Dive Brief:
- Spark Therapeutics Inc.'s newly approved gene therapy for a rare form of blindness is too expensive to be considered cost-effective, according to a new report from a research organization known for its critiques of industry pricing practices.
- Currently priced at a wholesale acquisition cost of $850,000 per patient, Luxturna would need to be discounted by between 75% and 82% to meet the cost-effectiveness thresholds used by the Institute for Clinical and Economic Review (ICER).
- Luxturna is the first gene therapy for an inherited disorder to be approved in the U.S. — making it an important milestone for a field expected to deliver more treatments aimed at correcting genetic errors responsible for hereditary diseases like hemophilia or beta thalassemia. Luxturna's price, therefore, has received close scrutiny as a potential sign of what's to come.
Dive Insight:
Spark's clinical evidence for Luxturna (voretigene neparvovec) impressed both independent experts and the Food and Drug Administration, showing the therapy improved sight and mobility in individuals with a type of inherited retinal dystrophy caused by defects in the RPE65 gene.
ICER largely agreed, citing high certainty that Luxturna delivered at least a small net health benefit to patients. In the principal clinical study used by Spark to support approval, treatment with Luxturna helped nearly all patients complete an obstacle course at low light levels faster and with better accuracy.
Unsurprisingly for a gene therapy designed to be given once, ICER's chief clinical concern focused on whether Luxturna leads to a durable, long-term benefit. "Even if improvements persist in treated cells, it remains unclear whether long-term retinal degeneration is impacted by gene therapy," the group wrote in its report.
The main question around Luxturna, however, has centered on how much Spark would charge.

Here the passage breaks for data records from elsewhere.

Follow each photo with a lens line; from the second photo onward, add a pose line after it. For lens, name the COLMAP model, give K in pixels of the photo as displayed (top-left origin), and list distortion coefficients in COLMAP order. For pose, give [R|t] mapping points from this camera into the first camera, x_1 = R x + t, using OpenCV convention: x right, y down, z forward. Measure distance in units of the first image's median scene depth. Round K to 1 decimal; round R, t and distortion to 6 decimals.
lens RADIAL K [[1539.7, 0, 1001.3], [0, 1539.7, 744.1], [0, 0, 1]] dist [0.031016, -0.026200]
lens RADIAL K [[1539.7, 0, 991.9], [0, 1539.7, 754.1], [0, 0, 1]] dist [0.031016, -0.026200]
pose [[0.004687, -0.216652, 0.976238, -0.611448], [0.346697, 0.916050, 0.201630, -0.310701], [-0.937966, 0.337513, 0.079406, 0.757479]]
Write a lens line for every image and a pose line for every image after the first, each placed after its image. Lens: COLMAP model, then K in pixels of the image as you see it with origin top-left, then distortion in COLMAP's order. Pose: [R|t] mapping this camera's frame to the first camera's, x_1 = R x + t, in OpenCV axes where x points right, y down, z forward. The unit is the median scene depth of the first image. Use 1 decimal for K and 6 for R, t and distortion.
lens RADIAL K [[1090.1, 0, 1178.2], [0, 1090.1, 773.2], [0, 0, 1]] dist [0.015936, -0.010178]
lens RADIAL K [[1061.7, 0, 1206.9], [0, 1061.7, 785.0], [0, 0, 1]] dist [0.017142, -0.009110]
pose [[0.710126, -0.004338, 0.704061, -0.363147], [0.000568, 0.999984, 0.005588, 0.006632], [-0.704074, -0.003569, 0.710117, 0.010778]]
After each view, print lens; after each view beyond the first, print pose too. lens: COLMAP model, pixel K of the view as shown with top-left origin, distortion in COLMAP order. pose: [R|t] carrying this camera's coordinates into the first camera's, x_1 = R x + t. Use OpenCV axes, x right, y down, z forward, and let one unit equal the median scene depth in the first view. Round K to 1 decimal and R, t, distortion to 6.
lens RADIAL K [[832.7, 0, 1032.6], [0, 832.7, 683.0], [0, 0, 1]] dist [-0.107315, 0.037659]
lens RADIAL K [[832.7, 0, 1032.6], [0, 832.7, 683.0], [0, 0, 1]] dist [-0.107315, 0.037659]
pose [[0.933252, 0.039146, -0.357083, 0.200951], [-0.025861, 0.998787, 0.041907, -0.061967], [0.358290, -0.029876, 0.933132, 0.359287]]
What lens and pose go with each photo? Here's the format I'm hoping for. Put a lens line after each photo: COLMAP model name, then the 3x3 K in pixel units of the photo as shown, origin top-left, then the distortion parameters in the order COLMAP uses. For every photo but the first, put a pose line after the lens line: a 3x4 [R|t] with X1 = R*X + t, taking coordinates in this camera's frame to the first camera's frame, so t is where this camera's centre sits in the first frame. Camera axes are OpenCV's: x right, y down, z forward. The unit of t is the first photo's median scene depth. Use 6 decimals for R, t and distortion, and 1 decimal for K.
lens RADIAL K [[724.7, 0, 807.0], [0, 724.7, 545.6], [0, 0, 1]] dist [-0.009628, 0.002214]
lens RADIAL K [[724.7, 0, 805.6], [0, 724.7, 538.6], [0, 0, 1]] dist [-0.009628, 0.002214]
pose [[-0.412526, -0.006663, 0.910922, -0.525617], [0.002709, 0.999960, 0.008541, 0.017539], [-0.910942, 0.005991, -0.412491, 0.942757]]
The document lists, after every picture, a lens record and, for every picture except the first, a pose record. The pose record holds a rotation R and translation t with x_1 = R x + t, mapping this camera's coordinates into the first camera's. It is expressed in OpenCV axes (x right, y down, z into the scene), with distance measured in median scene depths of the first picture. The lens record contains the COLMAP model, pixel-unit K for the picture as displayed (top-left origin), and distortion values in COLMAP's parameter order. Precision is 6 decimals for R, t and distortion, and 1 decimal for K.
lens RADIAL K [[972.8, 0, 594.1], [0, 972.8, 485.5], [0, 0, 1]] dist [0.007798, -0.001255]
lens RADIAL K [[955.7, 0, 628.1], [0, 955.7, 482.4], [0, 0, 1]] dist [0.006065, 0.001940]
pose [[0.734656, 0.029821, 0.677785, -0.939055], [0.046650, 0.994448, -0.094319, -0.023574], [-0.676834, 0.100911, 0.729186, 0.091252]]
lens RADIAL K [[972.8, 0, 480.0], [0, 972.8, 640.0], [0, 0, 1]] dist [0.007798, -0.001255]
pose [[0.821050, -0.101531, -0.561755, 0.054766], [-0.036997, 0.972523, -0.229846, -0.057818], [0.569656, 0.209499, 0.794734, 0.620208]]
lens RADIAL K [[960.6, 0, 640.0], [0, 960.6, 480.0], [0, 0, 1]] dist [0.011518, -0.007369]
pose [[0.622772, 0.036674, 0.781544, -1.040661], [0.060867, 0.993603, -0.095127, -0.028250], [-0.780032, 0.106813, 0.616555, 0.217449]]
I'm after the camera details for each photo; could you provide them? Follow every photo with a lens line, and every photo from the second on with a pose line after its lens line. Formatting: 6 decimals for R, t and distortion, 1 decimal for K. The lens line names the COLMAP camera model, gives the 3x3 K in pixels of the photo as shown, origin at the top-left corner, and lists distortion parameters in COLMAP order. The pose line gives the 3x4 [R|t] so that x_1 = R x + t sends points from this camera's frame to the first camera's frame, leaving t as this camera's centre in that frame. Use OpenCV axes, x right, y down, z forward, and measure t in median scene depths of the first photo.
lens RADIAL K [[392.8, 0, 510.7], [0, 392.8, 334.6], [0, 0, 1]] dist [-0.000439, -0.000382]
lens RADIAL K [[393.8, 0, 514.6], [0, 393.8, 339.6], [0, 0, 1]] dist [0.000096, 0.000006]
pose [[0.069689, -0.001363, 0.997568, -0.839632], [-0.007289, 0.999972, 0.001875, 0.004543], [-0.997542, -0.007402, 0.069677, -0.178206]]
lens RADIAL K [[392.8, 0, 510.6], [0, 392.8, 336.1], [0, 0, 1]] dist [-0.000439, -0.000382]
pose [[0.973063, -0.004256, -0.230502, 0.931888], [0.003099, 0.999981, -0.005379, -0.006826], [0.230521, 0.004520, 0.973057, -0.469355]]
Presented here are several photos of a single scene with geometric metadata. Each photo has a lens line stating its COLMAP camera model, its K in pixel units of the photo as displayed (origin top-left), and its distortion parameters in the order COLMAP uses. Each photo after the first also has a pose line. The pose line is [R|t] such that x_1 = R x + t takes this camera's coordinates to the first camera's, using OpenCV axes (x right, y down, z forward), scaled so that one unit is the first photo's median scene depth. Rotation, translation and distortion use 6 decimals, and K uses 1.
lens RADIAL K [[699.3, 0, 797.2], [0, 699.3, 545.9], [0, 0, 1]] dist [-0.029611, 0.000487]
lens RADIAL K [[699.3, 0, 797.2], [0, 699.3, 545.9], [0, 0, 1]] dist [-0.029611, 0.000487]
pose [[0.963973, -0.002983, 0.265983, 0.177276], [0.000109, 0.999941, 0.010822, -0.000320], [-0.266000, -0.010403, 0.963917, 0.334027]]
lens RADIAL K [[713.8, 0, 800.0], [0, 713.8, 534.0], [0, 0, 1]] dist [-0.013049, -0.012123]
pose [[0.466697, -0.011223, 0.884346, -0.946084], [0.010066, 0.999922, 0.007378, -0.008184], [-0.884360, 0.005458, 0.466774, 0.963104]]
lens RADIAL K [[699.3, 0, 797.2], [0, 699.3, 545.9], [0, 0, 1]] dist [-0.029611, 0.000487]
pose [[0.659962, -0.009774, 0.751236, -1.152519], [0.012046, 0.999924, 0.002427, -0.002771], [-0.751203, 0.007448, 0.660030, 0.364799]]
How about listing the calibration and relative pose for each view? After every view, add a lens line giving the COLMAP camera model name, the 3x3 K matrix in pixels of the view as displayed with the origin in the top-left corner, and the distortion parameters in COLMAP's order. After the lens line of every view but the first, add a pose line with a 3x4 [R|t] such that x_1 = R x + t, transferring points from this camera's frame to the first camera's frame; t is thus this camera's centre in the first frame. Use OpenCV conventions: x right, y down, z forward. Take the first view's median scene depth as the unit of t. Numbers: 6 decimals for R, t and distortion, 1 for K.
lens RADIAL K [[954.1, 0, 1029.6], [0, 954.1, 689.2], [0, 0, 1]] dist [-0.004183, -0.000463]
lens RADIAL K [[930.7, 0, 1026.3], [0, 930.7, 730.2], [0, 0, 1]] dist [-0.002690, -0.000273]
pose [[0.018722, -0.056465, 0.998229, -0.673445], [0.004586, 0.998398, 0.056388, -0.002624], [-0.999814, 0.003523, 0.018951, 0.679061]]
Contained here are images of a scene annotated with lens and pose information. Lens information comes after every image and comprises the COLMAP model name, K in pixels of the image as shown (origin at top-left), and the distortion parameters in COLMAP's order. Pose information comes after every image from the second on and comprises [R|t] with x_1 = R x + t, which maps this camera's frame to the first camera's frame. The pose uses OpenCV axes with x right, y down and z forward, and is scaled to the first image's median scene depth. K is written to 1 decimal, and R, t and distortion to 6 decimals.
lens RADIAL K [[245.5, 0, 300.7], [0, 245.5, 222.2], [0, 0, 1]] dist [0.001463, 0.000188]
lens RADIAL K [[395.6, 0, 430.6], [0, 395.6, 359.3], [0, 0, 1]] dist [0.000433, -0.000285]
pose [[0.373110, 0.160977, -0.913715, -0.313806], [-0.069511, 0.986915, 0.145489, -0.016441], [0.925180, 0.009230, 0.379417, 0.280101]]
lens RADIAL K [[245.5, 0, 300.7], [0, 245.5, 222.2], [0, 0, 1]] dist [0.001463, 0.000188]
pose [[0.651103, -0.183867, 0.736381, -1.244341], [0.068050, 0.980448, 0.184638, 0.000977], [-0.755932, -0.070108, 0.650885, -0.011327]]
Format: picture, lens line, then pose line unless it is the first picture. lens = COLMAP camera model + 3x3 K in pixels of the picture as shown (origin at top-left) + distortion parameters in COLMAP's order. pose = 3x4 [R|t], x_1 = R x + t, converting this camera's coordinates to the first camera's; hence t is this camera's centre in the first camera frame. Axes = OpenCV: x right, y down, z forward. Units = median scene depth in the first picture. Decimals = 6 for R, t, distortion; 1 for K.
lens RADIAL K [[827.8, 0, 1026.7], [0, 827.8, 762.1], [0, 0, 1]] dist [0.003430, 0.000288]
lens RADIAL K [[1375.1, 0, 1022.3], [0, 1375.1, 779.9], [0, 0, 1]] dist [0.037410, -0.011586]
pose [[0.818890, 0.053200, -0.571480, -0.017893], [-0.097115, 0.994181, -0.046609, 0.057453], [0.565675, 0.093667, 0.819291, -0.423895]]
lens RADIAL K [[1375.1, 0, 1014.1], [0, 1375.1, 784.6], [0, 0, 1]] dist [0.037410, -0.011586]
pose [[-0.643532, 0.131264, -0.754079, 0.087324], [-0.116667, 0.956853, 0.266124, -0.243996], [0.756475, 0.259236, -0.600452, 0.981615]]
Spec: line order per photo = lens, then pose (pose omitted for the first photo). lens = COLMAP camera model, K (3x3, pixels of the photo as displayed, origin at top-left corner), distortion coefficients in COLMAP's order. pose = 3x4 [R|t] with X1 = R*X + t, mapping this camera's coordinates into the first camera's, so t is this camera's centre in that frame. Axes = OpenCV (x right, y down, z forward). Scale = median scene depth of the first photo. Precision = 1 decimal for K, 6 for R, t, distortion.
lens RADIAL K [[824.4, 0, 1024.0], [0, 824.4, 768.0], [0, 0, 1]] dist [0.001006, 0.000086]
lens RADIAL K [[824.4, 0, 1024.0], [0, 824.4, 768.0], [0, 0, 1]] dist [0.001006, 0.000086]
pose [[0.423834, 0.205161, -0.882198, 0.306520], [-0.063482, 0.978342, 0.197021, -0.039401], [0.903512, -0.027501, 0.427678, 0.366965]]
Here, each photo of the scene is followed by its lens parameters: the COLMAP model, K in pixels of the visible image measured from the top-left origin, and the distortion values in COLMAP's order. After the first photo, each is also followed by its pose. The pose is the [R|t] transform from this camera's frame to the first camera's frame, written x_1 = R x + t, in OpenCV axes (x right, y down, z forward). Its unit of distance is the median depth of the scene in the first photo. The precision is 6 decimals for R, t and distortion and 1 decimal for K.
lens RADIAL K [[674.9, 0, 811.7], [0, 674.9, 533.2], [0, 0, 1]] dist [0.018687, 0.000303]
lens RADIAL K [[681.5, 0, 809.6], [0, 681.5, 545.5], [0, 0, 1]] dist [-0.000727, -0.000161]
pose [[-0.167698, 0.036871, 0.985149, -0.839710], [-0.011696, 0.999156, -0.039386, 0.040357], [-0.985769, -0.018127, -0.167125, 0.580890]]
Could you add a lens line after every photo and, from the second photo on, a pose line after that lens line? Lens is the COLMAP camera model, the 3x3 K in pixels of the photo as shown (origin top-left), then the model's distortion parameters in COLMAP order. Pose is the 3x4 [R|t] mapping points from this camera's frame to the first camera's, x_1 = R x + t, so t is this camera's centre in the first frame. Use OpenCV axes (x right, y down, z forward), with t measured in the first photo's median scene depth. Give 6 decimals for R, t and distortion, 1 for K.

The biotech released details on pricing earlier this month, announcing planned outcomes-based contracts to help ameliorate the potential burden on payers as well as support for patient access.
An agreement in principle with Harvard Pilgrim, for example, would have Spark pay rebates if Luxturna's efficacy falls short of certain thresholds, measured on both a short-term horizon of 30 to 90 days and on long-term durability of 30 months.
At $425,000 per eye, Luxturna's price makes it among the most expensive treatments currently available. And, according to ICER, that cost falls well above its cost-effectiveness thresholds of between $100,000 and $150,000 per quality-adjusted life year.
When only considering direct medical care costs for patients treated at age 15, ICER calculated Luxturna would need to cost between 75% and 82% less to be cost effective. Taking societal benefits such as lower caregiver burden or greater productivity into account improved the cost picture somewhat. Still, a discount of between 50% and 57% would be required to bring Luxturna's cost into alignment with ICER's benchmark.
Spark has argued the positive effect Luxturna has on patients' quality of life and ability to participate more fully in life is integral to considering the value of the treatment.
The biotech disagrees with ICER's base-case model, although it finds more common ground with the group's second assessment.
"ICER's modified societal perspective model more accurately assesses the cost-effectiveness of voretigene neparvovec, as it incorporates the significant indirect costs associated with the disease and non-medical benefits associated with voretigene neparvovec," Spark said in an emailed statement. "In both cases, however, ICER’s analysis still fails to account for any benefit of treatment on quality of life for caregivers/family members."
Importantly, ICER only assumed a treatment benefit from Luxturna would last between 10 and 20 years. If Luxturna's effect on sight actually lasts for a lifetime, the therapy would be almost — but not quite — cost-effective by ICER's measure.
Luxturna's precedent-setting nature is also on ICER's mind.
"Policymakers also will need to consider how to manage pricing and payment arrangements for voretigene neparvovec to ensure long-term affordability, as well as patient access to the coming wave of genetic therapies for other conditions," said David Rind, chief medical officer at ICER, in a Jan. 12 statement.
Editor's note: This article has been updated to include a statement from Spark Therapeutics Inc., which returned a request for comment after publication.